Total RNA extraction, library construction and sequencing

Trizol reagents (Invitrogen, USA) was used to extract total RNA from skin samples as per the manufacturer’s guidelines. RNA samples with RIN value greater than 8.0 and an OD 260/280 ratio greater than 1.7 were selected for RNA-sequencing. For subsequent library preparation and sequencing RNA samples were stored at −80 °C. Approximately 4 µg of total RNA was used to prepare the RNA sequencing library using the TruSeq RNA Sample Prep Kits (Illumina) as per the kit protocol. Agilent-tape station plots were used at every step to assess mRNA quality, enrichment success, fragmentation sizes, and final library sizes. Finally, the amplified fragments were sequenced using Illumina HiSeqTM 2500 to obtain 2 × 100 bp paired-end reads.

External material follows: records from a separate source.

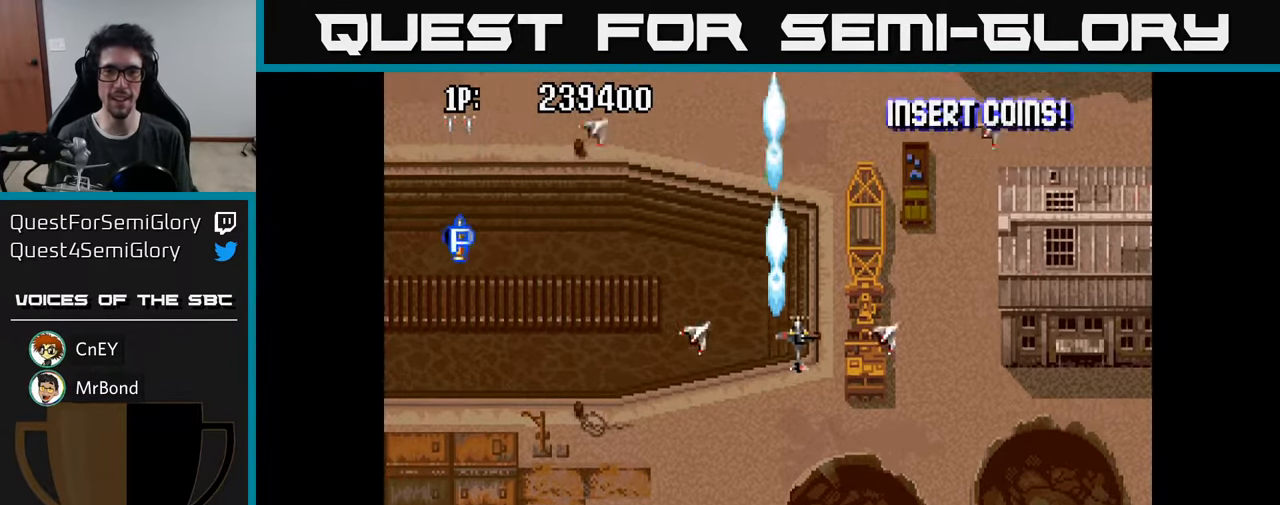
{"buttons": ["DPAD_RIGHT"], "left_stick": "center", "right_stick": "center", "events": [[66, "A", "down"], [166, "A", "up"], [233, "A", "down"], [333, "A", "up"], [400, "A", "down"], [500, "A", "up"]]}
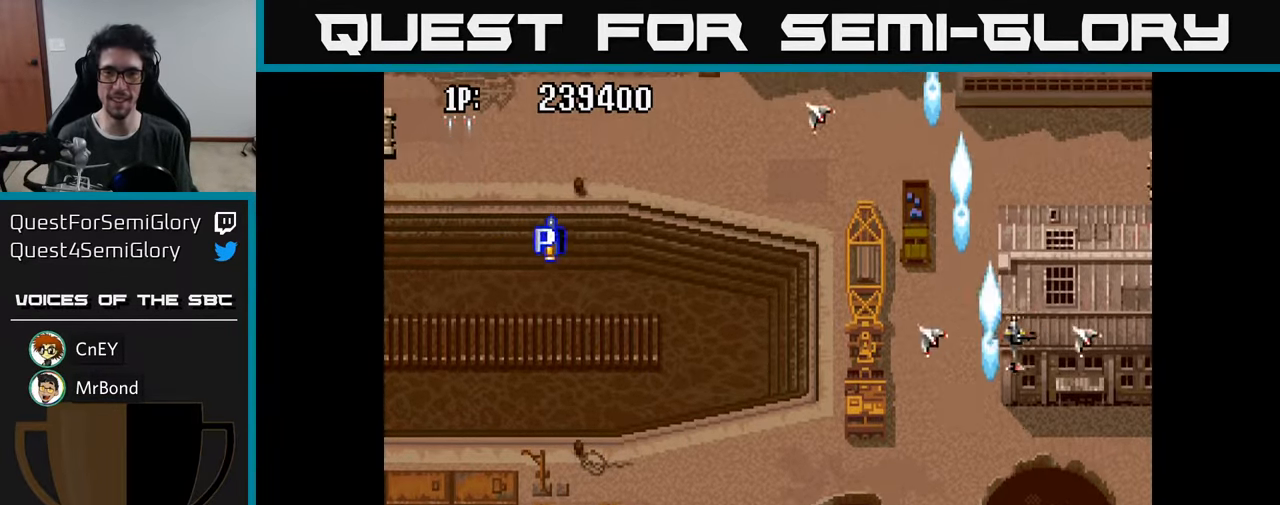
{"buttons": ["DPAD_RIGHT"], "left_stick": "center", "right_stick": "center", "events": [[83, "A", "down"], [133, "DPAD_DOWN", "down"], [150, "A", "up"], [200, "DPAD_RIGHT", "up"], [233, "A", "down"], [300, "A", "up"], [333, "DPAD_DOWN", "up"], [367, "DPAD_RIGHT", "down"], [400, "A", "down"], [400, "DPAD_UP", "down"], [467, "A", "up"], [500, "DPAD_UP", "up"]]}
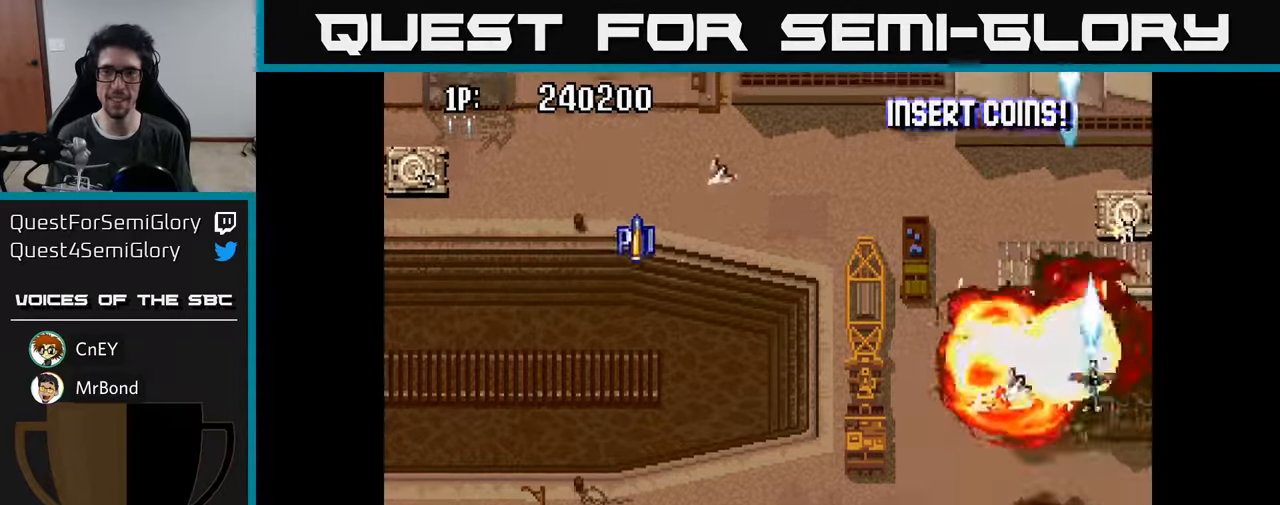
{"buttons": ["DPAD_UP", "DPAD_LEFT"], "left_stick": "center", "right_stick": "center"}
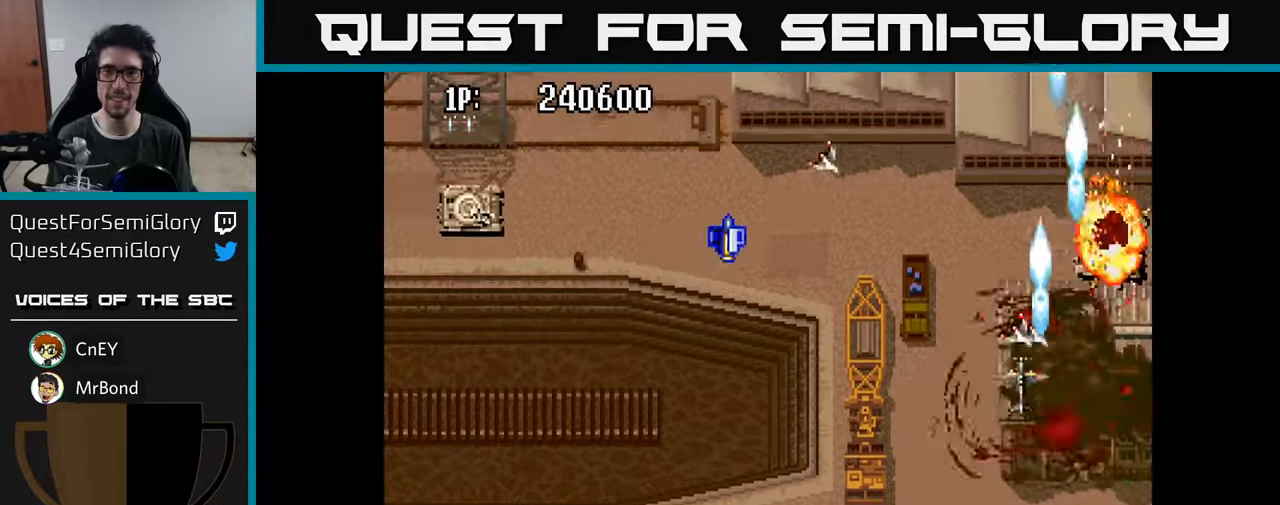
{"buttons": ["DPAD_LEFT"], "left_stick": "center", "right_stick": "center", "events": [[33, "DPAD_UP", "up"], [50, "A", "down"], [150, "A", "up"], [183, "DPAD_DOWN", "down"], [217, "A", "down"], [283, "A", "up"], [333, "DPAD_DOWN", "up"], [383, "A", "down"], [467, "A", "up"]]}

Mapping reads to the reference genome

The raw reads from all six samples were cleaned by removing the adapters, low-quality reads and those containing undermined bases. Cleaned reads from all samples were subjected to quality control analysis with FastQC7. The cleaned reads (quality scores >20 and length >25) were aligned to the reference genome of domestic goat8 (Capra hircus) downloaded from National Centre for Biotechnology Information – NCBI. The Bowtie program v2.2.69 was used to build the index of goat reference genome, whereas the reads were assembled by using the Tophat program v2.1.010. We allowed up to 1-mismatches in the seed region and reported all the multiple mapped positions. Of all the filtered reads, about 82–87% of reads in all the samples were properly aligned to the reference genome.

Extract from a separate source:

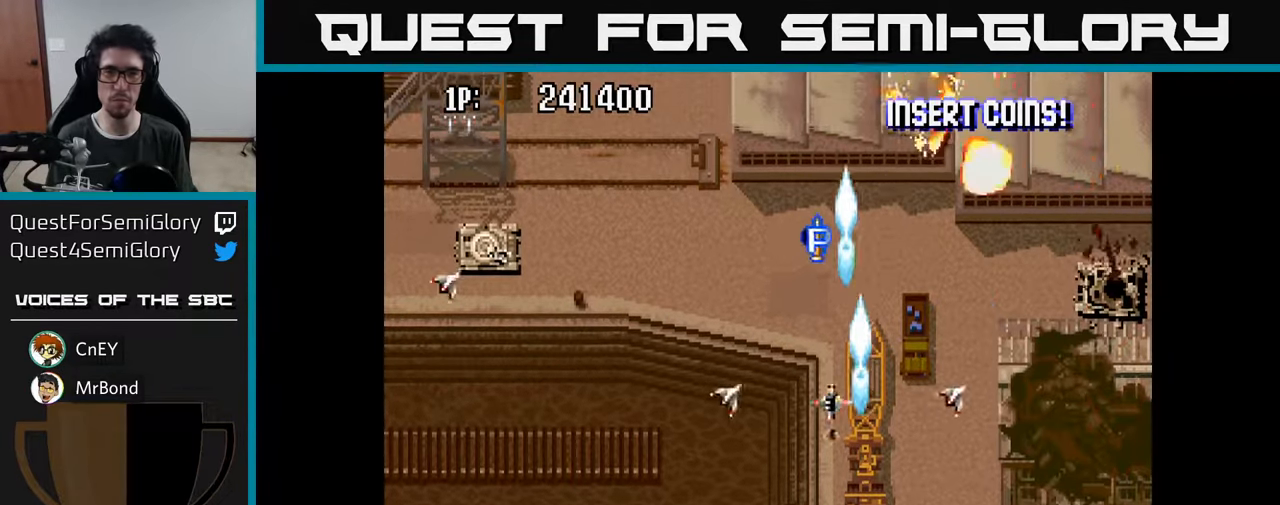
{"buttons": ["DPAD_LEFT"], "left_stick": "center", "right_stick": "center", "events": [[50, "A", "down"], [150, "A", "up"], [217, "A", "down"], [317, "A", "up"], [383, "A", "down"], [500, "A", "up"]]}
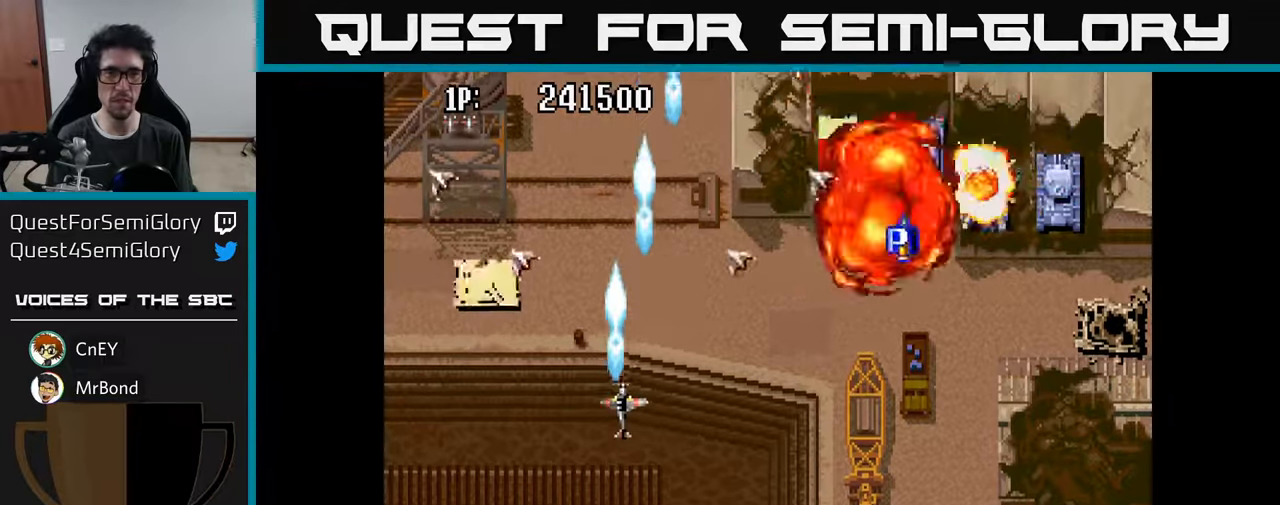
{"buttons": ["DPAD_UP"], "left_stick": "center", "right_stick": "center", "events": [[83, "A", "down"], [150, "A", "up"], [250, "A", "down"], [300, "A", "up"], [300, "DPAD_UP", "down"], [333, "DPAD_LEFT", "up"], [383, "A", "down"], [467, "A", "up"]]}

Identification of differential expressed genes and gene enrichment analysis

Cufflinks package v2.2.111 was used for transcripts assembly and abundance measurement. Each assembled transcript was expressed as fragments per kilobase of exon per million (FPKM) fragments mapped. Finally, we estimated relative gene expression and identified DEGs by using CuffDiff program. DEGs between three sets of samples were screened based on the threshold of P-value < 0.05 and absolute log2 (fold change) ≥1. Significantly, dysregulated genes were mapped to each term of GO database12. The hypergeometric test was used to identify significantly enriched GO terms against genome background (Bos taurus), where Bonferroni corrected P-value < 0.05 was used as a threshold. To further evaluate the biological significance of the DEGs, the KEGG pathway enrichment analysis was performed.

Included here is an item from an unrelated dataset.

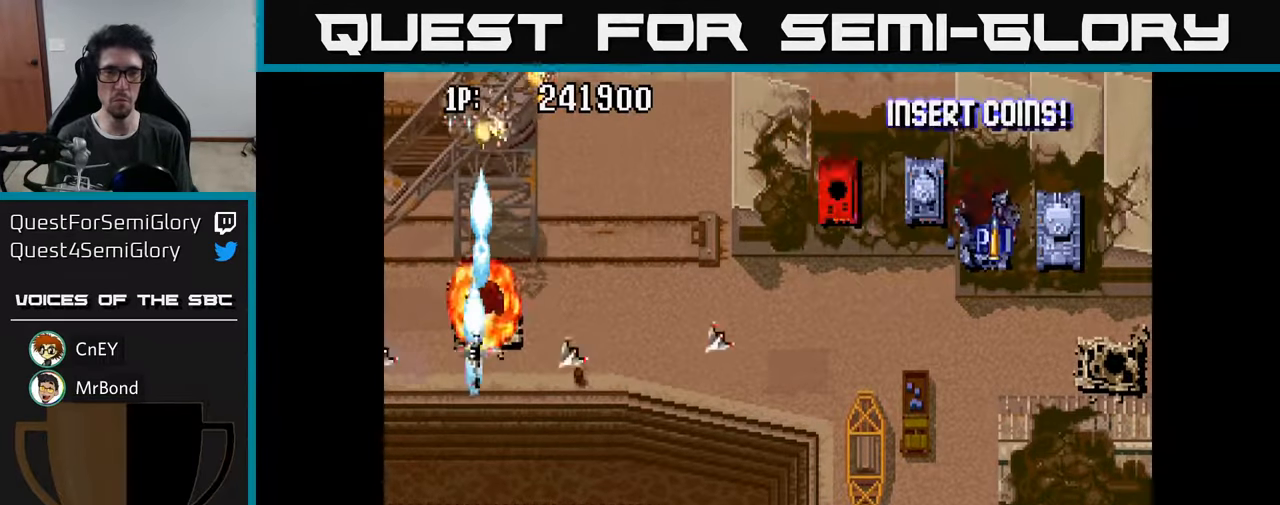
{"buttons": ["DPAD_RIGHT"], "left_stick": "center", "right_stick": "center", "events": [[17, "DPAD_RIGHT", "down"], [33, "A", "down"], [83, "DPAD_UP", "up"], [133, "A", "up"], [200, "A", "down"], [300, "A", "up"], [317, "DPAD_DOWN", "down"], [367, "A", "down"], [417, "DPAD_DOWN", "up"], [483, "A", "up"]]}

Coding potential calculation and lncRNA-target gene prediction

To achieve high-quality data, we utilized Coding-Non-Coding-Index (CNCI)13, Coding potential calculator (CPC)14, PFAM15, and PLEK16 to distinguish long non-coding RNA from mRNA. These programs are based on different philosophies to distinguish coding and non-coding sequences. Transcripts anticipated with coding potential by any of the four tools were filtered out, and final dataset contained transcripts shared by four tools as potential lncRNAs.

To investigate the function of identified lncRNAs, we predicted their target genes in the cis and trans configuration using the in-house developed Perl scripts. We sought coding genes in the range of 100 kb upstream as well as downstream of the identified lncRNA for cis role. The trans role alludes the impact of lncRNA on mRNA at the expression level.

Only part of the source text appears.